= HOW TO COMPLETE THIS TASK =
Copy out the entries below exactly as they stand, but only from the line containing "Explorador de soluciones](media/setup-project-figure-3.jpg)" through the line containing "Explorador de soluciones**".

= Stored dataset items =
· · · · · · ·

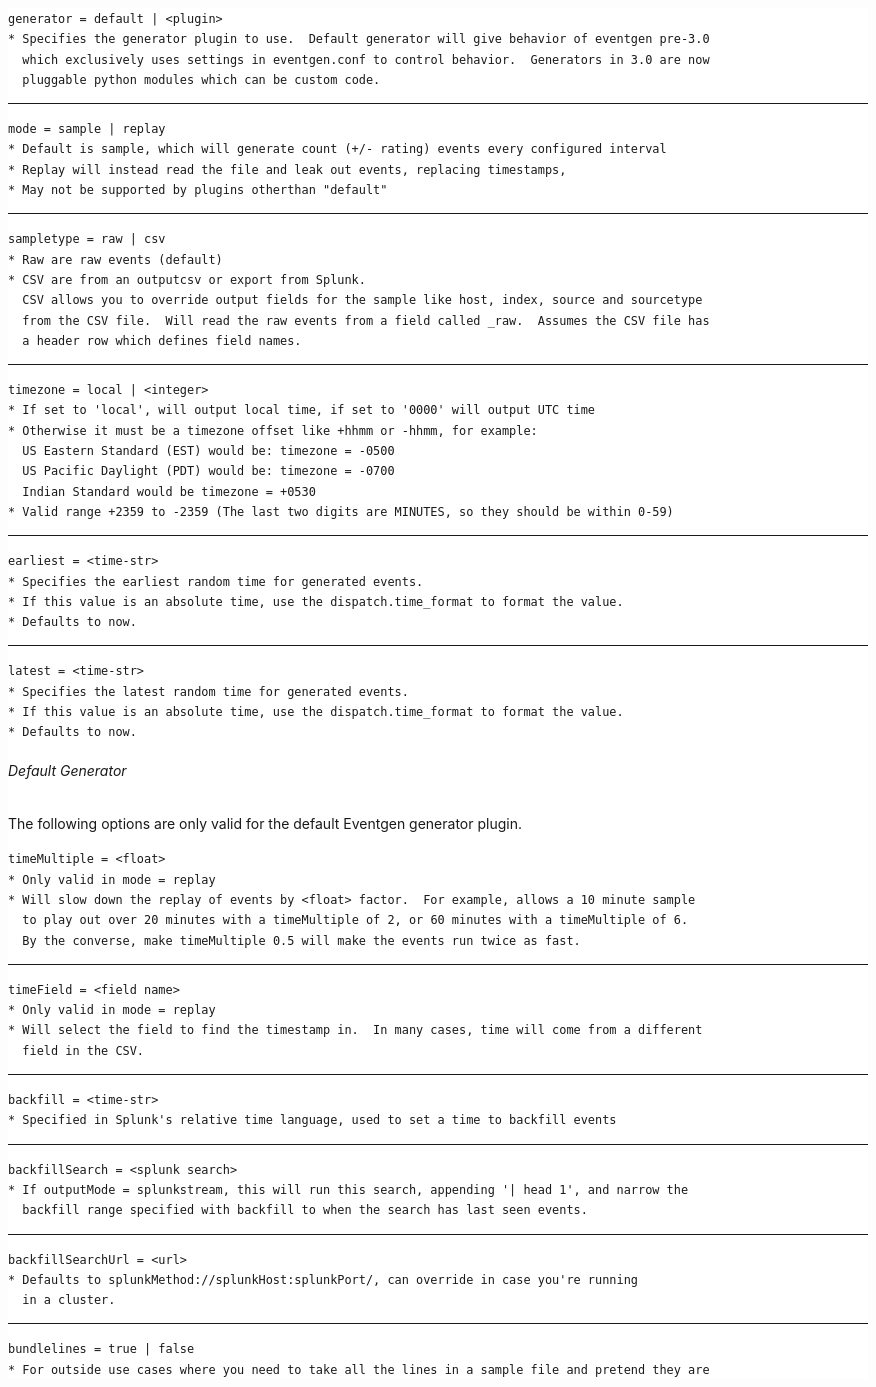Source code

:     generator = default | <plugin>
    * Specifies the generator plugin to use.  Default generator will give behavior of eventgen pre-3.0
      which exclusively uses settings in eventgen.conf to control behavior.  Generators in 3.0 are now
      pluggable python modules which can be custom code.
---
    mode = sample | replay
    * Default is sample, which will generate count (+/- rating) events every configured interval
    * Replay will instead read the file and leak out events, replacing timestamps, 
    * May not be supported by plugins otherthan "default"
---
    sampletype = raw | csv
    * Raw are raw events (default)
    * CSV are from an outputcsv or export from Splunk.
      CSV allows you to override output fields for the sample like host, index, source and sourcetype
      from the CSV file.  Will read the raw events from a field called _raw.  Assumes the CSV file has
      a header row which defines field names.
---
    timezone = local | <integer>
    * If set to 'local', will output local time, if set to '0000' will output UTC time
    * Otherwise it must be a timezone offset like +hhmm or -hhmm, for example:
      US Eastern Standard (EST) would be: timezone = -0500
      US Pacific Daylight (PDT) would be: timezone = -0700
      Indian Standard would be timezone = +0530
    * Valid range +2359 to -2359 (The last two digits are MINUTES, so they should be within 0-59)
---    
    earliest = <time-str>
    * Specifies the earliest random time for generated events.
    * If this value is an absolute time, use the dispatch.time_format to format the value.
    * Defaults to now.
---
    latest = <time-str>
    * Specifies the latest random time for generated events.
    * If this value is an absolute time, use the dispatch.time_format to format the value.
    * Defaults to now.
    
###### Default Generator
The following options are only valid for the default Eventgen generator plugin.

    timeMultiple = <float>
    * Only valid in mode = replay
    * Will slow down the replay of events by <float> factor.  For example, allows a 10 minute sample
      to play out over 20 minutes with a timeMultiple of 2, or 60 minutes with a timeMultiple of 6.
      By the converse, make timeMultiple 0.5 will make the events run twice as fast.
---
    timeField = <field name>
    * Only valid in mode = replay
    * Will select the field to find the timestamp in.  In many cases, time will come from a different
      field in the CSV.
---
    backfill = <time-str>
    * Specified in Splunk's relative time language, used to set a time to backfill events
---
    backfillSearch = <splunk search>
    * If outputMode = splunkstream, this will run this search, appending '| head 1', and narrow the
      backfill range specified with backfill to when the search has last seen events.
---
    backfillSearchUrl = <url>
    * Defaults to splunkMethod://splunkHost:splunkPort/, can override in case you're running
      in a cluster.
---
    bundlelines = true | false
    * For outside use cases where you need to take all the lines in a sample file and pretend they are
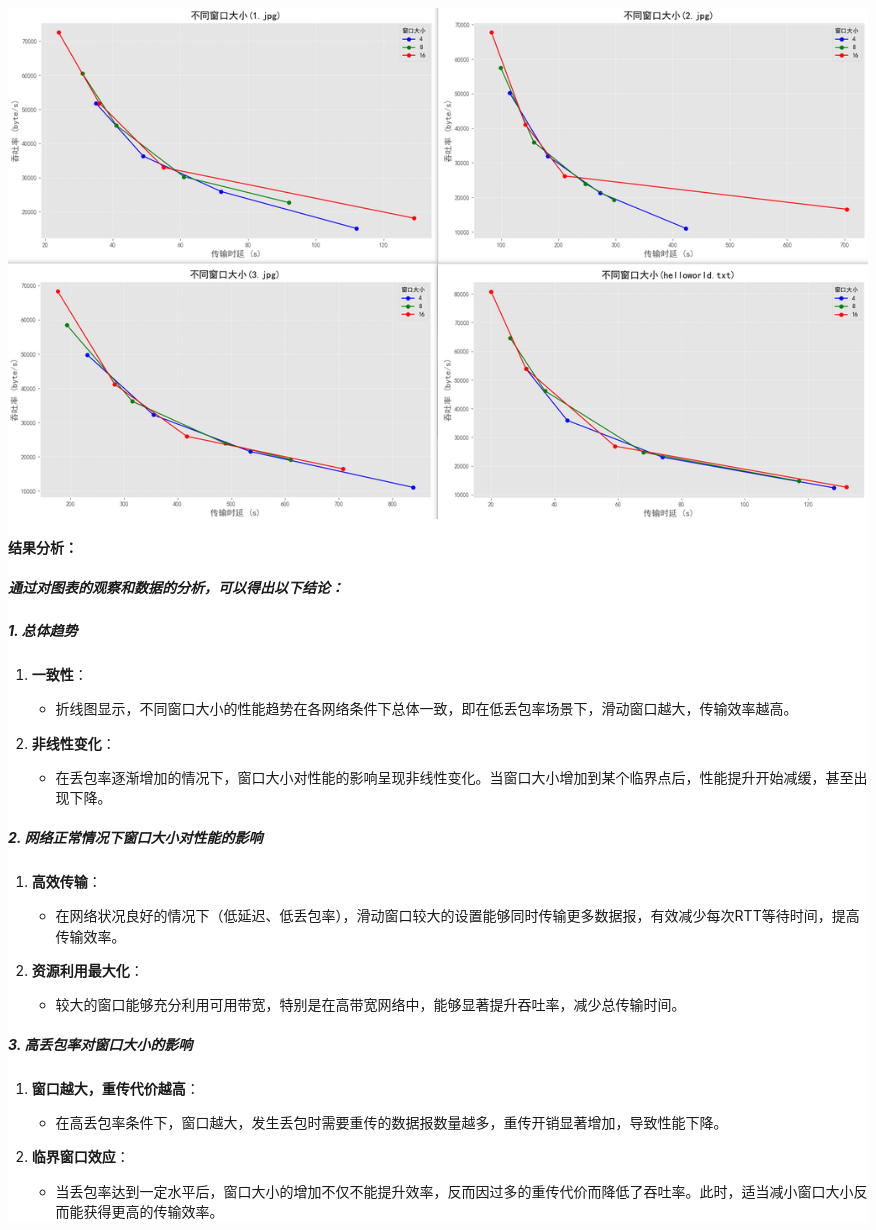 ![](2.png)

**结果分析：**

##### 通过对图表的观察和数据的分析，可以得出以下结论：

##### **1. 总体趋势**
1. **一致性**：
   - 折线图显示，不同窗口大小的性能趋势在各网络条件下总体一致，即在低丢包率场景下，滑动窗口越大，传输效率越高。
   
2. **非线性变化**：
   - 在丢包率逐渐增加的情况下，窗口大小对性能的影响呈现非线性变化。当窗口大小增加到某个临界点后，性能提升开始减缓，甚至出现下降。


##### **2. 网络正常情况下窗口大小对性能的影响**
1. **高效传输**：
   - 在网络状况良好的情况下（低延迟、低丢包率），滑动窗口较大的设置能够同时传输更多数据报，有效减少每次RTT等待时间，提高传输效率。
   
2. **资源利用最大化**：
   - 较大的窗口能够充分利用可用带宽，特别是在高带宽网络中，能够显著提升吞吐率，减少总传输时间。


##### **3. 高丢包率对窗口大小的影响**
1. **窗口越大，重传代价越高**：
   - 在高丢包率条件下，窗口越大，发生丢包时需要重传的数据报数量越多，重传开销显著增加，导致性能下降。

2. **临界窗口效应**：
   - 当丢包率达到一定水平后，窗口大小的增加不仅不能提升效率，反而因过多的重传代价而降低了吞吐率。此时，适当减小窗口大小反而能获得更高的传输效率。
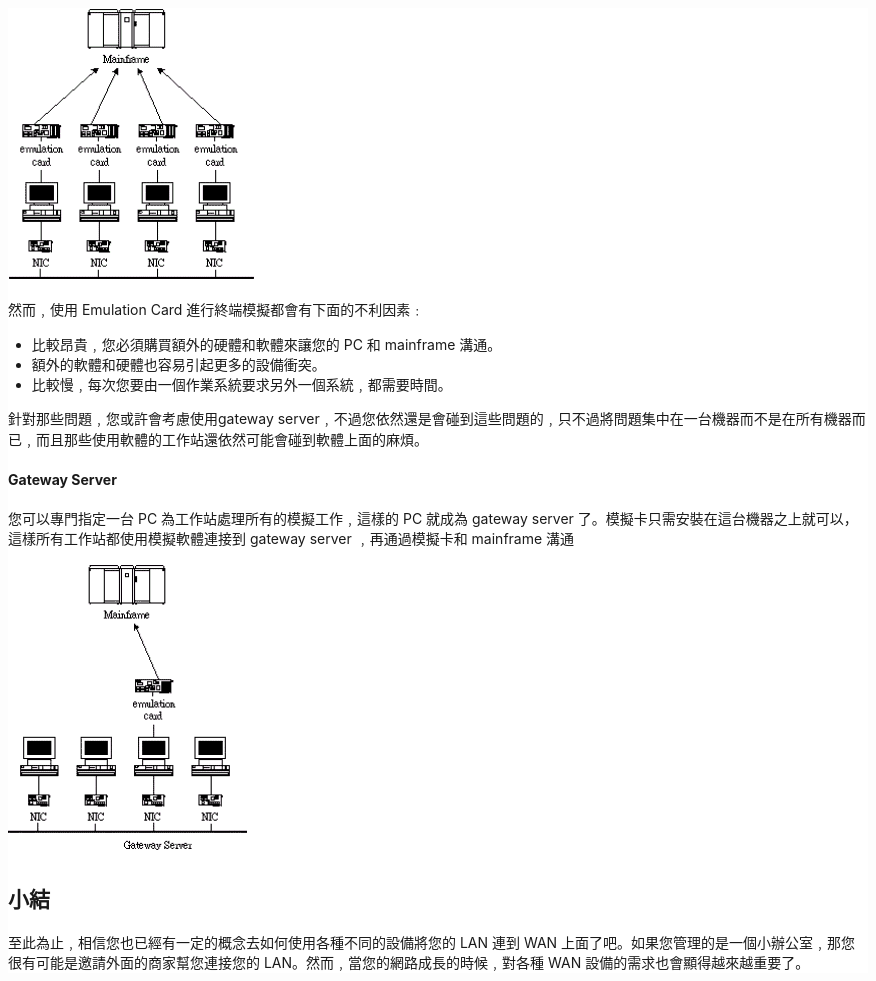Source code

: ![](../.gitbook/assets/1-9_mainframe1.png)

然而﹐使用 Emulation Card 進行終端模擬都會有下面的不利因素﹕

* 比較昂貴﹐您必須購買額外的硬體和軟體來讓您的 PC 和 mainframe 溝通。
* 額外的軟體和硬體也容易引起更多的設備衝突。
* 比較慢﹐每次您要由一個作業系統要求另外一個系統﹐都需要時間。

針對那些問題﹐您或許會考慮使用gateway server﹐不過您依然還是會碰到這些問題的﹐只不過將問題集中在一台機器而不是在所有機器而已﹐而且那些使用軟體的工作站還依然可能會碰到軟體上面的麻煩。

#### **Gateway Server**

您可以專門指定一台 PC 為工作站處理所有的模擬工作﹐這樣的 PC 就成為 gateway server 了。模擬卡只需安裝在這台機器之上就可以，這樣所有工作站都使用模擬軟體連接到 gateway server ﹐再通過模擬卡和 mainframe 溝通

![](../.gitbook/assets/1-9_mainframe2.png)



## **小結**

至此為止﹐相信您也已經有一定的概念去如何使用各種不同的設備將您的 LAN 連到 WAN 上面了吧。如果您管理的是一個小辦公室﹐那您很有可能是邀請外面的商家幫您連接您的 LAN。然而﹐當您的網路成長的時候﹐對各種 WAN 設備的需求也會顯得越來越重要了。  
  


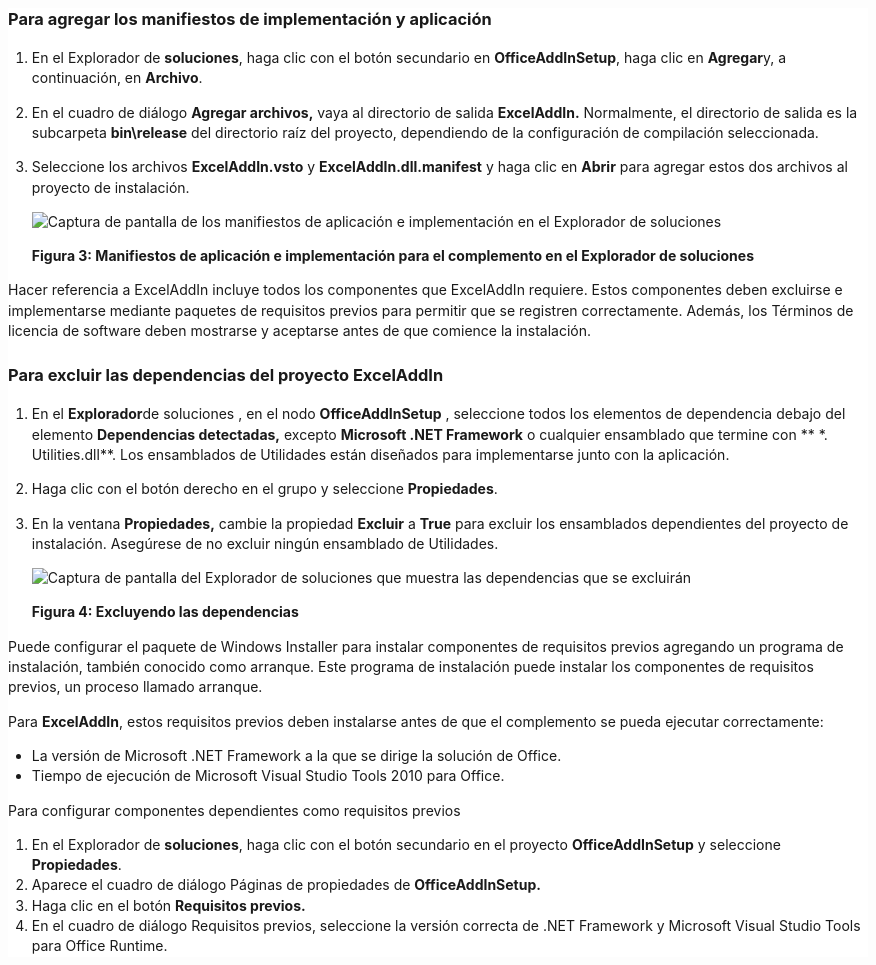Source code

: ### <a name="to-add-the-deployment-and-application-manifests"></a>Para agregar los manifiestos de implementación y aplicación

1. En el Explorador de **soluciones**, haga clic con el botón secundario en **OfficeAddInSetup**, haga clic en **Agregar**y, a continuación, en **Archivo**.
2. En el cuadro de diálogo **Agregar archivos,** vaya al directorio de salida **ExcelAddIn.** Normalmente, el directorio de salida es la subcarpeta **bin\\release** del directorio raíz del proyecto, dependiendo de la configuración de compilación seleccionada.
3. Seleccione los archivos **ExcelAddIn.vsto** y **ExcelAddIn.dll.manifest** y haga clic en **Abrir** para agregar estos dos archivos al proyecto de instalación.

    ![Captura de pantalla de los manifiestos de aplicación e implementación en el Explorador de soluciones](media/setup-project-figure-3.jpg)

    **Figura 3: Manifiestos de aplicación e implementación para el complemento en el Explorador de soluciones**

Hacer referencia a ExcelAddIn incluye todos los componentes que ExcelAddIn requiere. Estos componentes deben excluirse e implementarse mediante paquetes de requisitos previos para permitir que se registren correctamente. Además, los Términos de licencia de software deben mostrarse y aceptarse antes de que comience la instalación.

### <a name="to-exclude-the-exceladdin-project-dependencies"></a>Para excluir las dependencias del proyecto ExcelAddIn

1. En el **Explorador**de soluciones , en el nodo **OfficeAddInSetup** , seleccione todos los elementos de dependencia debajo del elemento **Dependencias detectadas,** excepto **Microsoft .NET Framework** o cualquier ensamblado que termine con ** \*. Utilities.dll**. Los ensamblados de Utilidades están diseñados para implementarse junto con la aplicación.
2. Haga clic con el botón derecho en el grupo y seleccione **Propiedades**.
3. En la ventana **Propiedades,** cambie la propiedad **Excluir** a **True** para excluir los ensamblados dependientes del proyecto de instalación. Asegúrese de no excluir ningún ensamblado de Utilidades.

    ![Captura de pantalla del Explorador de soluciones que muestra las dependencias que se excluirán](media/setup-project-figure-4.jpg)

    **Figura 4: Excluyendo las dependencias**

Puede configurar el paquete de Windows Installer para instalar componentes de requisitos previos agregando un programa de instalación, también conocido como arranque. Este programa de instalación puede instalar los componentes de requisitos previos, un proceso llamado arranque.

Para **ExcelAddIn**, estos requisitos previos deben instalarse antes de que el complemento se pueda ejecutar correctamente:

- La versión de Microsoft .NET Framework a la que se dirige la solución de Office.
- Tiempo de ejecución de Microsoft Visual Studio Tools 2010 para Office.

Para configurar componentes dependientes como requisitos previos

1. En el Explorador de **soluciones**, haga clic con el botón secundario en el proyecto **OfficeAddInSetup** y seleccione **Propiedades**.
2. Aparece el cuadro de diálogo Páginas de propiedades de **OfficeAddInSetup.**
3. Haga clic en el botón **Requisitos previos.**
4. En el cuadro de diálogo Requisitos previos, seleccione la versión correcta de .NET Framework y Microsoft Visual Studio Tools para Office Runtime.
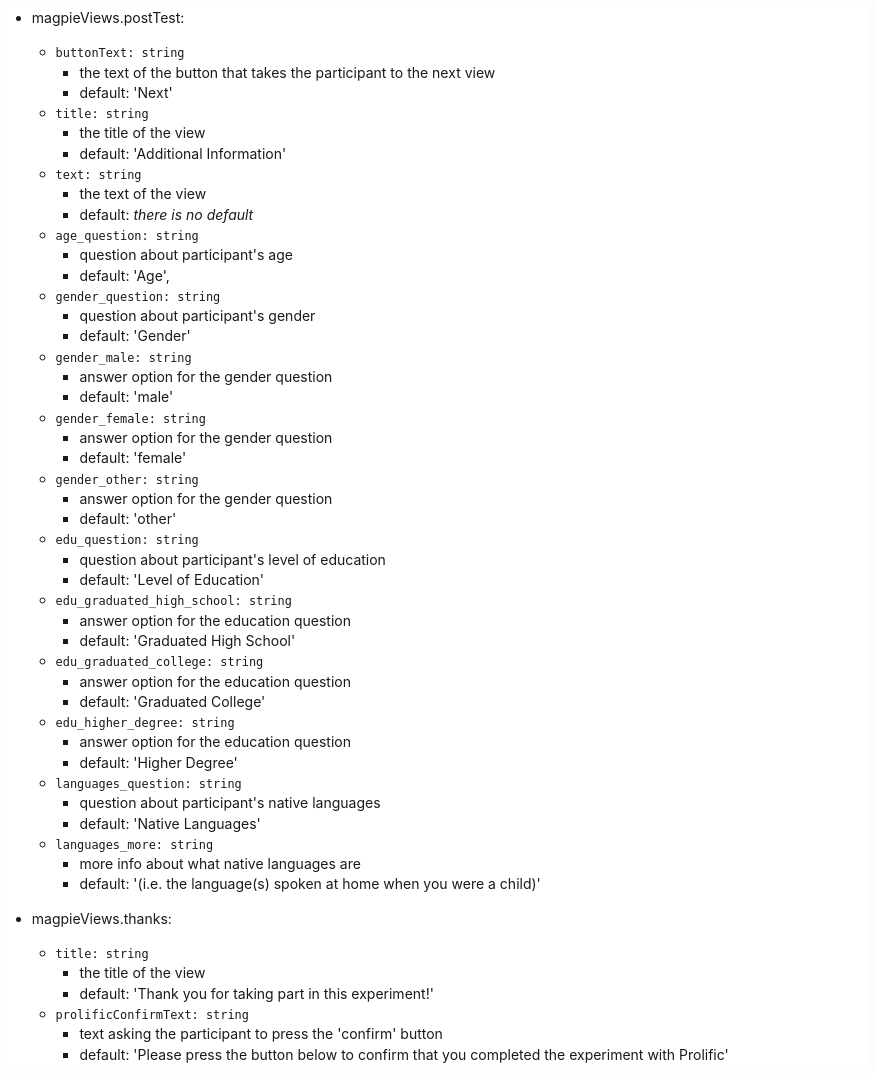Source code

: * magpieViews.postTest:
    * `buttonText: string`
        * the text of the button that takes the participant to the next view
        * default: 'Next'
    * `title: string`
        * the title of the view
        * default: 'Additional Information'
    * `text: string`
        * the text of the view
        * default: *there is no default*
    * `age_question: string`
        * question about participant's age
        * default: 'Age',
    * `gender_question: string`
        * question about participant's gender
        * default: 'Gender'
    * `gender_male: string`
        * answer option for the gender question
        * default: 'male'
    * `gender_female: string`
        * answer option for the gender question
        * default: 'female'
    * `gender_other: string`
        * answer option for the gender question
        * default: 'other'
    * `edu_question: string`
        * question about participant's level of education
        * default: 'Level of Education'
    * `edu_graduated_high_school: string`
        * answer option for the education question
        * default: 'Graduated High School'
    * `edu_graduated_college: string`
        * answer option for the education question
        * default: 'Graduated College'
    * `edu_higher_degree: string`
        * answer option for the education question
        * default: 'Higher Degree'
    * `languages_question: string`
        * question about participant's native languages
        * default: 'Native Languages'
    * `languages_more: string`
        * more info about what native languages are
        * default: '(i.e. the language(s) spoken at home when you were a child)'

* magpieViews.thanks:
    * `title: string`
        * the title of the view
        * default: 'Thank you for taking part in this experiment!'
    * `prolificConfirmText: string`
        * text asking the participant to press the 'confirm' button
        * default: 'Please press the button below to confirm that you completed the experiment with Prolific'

· · · · · · ·

= ANSWER FOR THIS EXERCISE =
    ![Captura de pantalla de los manifiestos de aplicación e implementación en el Explorador de soluciones](media/setup-project-figure-3.jpg)

    **Figura 3: Manifiestos de aplicación e implementación para el complemento en el Explorador de soluciones**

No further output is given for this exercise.